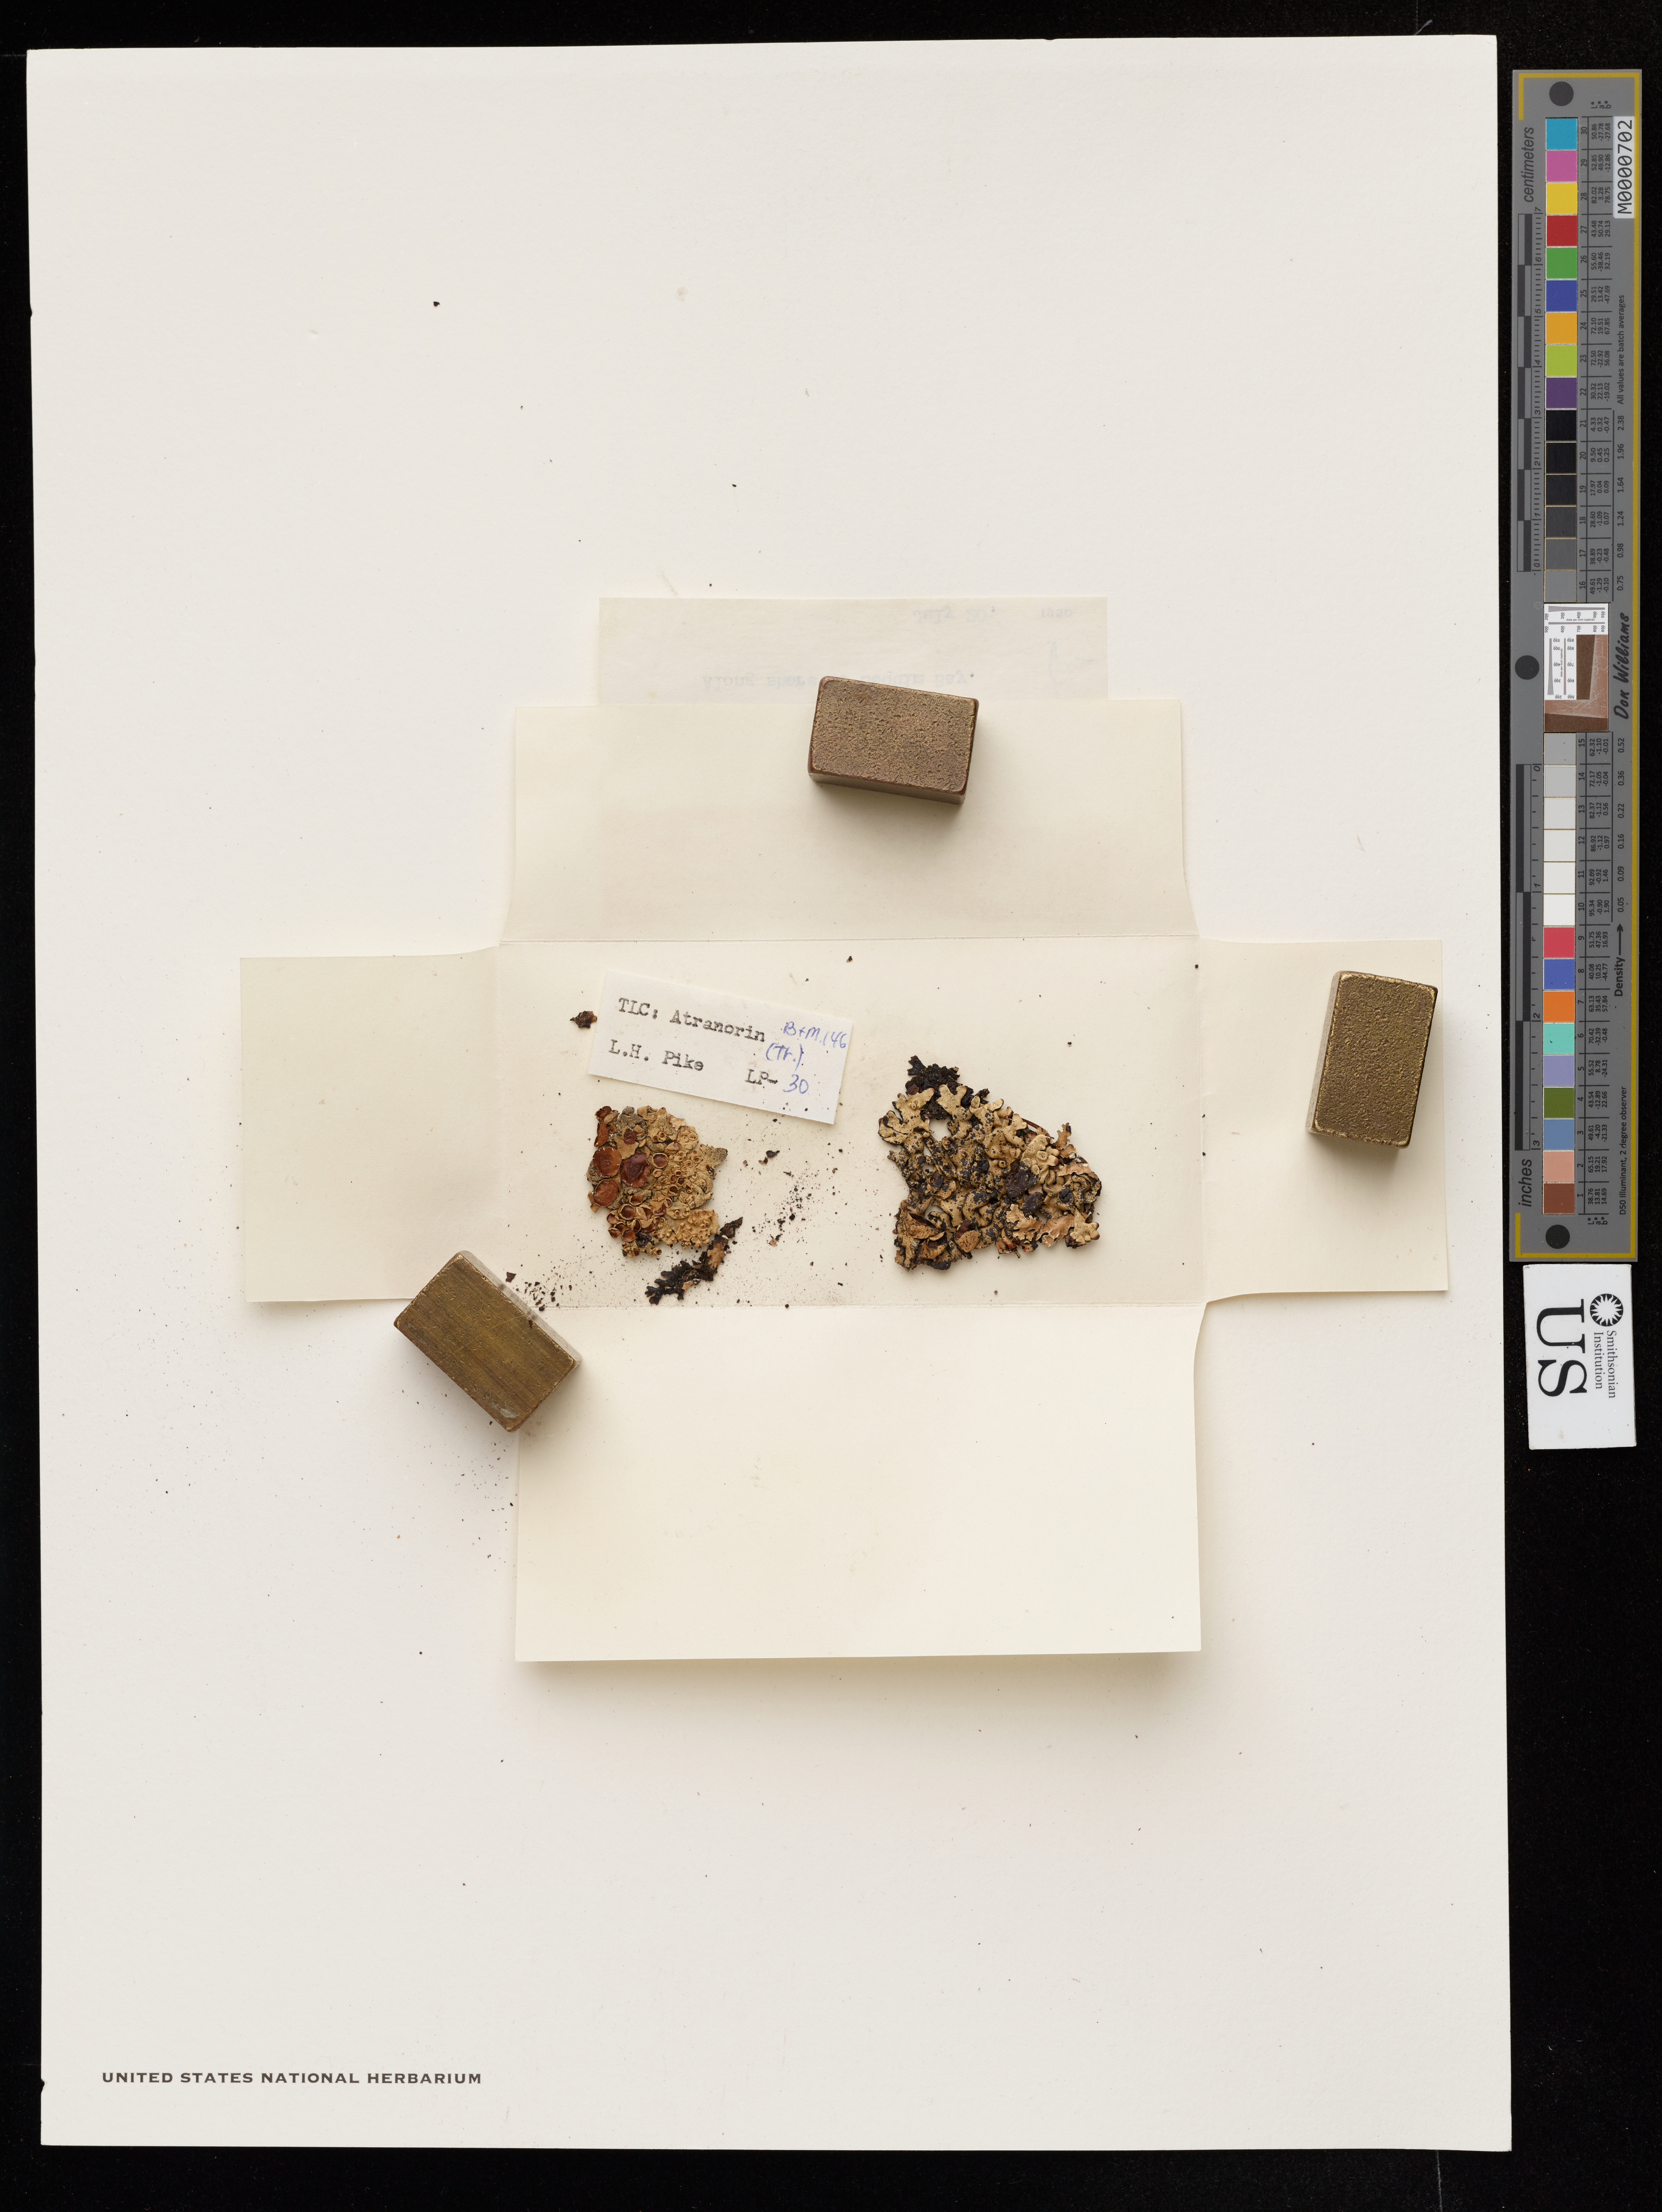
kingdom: Fungi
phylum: Ascomycota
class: Lecanoromycetes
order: Lecanorales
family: Parmeliaceae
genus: Hypogymnia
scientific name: Hypogymnia apinnata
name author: Goward & McCune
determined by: McCune, B.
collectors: B. I. Brown & W. Muenscher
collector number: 146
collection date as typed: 20 Jul 1950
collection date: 1950-07-20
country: United States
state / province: Washington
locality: Olympic Peninsula, Sequim Bay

■ ■ ■ ■ ■ ■ ■

- ZU BEARBEITENDE AUFGABE
Schreibe sämtliche Zeilen der Datensätze oben Zeichen für Zeichen ab. Lass die Bilder dabei weg.

- GELÖSTE AUFGABE
kingdom: Fungi
phylum: Ascomycota
class: Lecanoromycetes
order: Lecanorales
family: Parmeliaceae
genus: Hypogymnia
scientific name: Hypogymnia apinnata
name author: Goward & McCune
determined by: McCune, B.
collectors: B. I. Brown & W. Muenscher
collector number: 146
collection date as typed: 20 Jul 1950
collection date: 1950-07-20
country: United States
state / province: Washington
locality: Olympic Peninsula, Sequim Bay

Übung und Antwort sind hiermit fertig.